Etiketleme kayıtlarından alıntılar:
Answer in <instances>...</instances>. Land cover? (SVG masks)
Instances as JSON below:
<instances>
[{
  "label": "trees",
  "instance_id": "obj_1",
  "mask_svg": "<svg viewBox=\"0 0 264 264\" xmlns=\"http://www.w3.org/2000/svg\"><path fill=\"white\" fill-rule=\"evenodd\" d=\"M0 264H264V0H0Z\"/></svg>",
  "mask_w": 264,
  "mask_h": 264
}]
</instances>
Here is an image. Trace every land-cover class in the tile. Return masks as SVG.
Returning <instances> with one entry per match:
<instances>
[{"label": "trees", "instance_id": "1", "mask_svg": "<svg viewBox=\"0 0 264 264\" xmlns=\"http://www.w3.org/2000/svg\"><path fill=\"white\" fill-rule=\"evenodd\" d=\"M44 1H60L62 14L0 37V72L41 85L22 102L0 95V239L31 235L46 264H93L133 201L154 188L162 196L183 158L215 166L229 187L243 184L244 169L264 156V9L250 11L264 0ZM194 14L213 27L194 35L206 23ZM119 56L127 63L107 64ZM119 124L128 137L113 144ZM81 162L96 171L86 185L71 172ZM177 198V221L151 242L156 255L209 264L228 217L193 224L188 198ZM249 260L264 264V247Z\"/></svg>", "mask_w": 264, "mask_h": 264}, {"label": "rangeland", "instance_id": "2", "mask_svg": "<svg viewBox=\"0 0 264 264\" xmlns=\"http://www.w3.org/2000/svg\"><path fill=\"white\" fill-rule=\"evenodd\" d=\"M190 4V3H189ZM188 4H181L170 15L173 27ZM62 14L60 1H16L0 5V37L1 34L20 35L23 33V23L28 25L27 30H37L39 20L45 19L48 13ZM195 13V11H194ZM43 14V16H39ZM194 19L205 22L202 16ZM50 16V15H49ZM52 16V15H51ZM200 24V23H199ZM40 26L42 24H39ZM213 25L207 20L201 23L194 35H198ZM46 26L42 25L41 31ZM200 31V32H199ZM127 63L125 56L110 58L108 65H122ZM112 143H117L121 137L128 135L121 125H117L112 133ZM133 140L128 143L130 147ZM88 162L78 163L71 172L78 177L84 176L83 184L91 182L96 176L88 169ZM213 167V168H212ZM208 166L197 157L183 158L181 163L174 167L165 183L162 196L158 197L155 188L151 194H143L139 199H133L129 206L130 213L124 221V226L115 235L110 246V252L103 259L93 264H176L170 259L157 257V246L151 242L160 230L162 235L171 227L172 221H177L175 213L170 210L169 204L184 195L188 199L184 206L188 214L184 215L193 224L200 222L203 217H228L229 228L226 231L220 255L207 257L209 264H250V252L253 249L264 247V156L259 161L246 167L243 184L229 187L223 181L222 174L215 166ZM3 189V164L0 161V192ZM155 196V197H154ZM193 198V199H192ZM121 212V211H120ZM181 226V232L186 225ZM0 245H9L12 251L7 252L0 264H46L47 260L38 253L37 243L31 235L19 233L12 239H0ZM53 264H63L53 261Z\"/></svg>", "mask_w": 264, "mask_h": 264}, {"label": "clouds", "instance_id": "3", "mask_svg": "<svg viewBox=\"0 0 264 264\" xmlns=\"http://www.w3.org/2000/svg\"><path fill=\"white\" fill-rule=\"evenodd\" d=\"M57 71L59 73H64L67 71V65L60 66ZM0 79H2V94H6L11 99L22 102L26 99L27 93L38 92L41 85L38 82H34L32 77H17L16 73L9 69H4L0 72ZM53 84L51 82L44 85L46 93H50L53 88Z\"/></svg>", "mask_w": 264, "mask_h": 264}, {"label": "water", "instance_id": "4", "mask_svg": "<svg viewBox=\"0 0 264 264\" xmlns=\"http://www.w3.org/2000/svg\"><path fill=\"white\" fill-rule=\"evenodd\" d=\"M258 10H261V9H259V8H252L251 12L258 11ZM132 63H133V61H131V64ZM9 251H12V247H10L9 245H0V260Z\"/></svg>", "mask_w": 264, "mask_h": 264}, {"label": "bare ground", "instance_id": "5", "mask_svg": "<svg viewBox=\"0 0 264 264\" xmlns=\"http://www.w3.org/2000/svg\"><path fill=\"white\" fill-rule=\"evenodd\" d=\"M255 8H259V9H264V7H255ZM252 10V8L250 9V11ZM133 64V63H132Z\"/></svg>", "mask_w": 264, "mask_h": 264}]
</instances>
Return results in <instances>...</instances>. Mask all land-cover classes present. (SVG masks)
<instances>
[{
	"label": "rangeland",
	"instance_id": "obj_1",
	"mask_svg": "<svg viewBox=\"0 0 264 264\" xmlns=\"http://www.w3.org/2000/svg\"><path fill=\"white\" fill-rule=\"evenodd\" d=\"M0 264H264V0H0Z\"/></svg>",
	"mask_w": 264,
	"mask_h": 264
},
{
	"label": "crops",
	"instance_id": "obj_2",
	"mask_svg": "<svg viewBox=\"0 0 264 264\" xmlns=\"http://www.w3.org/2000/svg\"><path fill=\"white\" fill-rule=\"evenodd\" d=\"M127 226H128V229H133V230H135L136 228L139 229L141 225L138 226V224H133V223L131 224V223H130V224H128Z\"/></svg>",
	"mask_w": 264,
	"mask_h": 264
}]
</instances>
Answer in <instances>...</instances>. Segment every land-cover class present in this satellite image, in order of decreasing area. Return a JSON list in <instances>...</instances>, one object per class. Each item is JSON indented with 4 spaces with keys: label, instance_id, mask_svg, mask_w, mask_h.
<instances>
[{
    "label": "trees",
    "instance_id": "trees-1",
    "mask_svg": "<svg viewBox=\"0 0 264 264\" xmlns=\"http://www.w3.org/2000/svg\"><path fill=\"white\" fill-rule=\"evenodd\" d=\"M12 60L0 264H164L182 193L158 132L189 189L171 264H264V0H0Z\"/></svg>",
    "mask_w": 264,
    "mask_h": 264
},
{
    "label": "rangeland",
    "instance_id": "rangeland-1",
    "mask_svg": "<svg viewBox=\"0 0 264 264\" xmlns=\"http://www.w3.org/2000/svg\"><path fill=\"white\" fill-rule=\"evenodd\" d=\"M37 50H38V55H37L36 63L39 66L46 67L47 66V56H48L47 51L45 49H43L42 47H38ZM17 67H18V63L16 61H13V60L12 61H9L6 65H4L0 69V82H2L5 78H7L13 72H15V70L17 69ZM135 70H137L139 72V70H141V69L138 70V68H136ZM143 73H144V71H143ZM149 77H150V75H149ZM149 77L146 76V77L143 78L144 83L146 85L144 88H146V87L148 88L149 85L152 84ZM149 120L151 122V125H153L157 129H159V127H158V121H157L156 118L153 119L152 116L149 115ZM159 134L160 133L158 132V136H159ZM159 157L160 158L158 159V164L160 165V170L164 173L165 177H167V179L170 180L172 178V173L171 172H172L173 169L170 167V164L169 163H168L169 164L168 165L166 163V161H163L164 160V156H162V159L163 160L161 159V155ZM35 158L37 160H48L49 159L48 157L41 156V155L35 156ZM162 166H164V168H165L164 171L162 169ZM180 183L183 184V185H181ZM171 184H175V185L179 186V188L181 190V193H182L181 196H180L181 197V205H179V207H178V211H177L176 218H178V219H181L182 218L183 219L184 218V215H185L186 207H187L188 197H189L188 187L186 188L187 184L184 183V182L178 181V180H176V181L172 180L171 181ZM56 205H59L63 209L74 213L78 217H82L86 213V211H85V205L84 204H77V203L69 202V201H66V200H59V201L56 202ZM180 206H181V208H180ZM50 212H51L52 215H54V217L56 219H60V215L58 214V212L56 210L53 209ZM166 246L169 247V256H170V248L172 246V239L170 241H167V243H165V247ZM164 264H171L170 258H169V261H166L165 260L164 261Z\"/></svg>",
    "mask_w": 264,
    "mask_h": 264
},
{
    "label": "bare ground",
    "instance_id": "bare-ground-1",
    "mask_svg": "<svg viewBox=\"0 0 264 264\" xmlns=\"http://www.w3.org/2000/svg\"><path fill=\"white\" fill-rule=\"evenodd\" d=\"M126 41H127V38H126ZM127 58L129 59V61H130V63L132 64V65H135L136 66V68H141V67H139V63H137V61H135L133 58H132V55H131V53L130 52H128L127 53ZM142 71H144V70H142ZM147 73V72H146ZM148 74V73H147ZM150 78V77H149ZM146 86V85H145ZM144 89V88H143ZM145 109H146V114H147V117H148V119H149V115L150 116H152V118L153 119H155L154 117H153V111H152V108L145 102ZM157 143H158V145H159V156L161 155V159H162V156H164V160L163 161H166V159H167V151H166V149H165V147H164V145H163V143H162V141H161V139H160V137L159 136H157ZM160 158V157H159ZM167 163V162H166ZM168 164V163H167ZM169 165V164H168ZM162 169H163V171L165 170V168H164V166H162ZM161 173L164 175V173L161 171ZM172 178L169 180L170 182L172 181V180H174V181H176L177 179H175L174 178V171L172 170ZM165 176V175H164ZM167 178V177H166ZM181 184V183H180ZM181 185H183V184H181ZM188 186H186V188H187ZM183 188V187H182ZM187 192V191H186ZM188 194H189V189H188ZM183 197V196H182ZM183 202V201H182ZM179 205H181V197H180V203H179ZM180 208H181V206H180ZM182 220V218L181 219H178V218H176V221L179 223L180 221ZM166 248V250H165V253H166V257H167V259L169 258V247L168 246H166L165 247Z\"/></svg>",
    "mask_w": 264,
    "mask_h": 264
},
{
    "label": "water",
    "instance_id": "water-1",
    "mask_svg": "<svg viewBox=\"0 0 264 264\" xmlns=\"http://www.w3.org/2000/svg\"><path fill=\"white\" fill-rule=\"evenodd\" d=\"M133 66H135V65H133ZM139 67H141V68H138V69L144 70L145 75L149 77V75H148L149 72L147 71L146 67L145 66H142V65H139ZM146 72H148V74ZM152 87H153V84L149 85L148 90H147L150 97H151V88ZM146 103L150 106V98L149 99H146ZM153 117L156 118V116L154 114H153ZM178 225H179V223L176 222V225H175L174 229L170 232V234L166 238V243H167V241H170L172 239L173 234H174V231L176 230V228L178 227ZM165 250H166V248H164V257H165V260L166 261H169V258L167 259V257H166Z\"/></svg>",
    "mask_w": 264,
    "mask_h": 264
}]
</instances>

* Görev tanımı *
Yukarıdaki kayıtlarda "JSON" dizgesini içeren satırların hepsini belirleyip her birini eksiksiz kopyalayın. Büyük ve küçük harf ayrımı dikkate alınır.

* Tam yanıt *
Instances as JSON below:
Answer in <instances>...</instances>. Segment every land-cover class present in this satellite image, in order of decreasing area. Return a JSON list in <instances>...</instances>, one object per class. Each item is JSON indented with 4 spaces with keys: label, instance_id, mask_svg, mask_w, mask_h.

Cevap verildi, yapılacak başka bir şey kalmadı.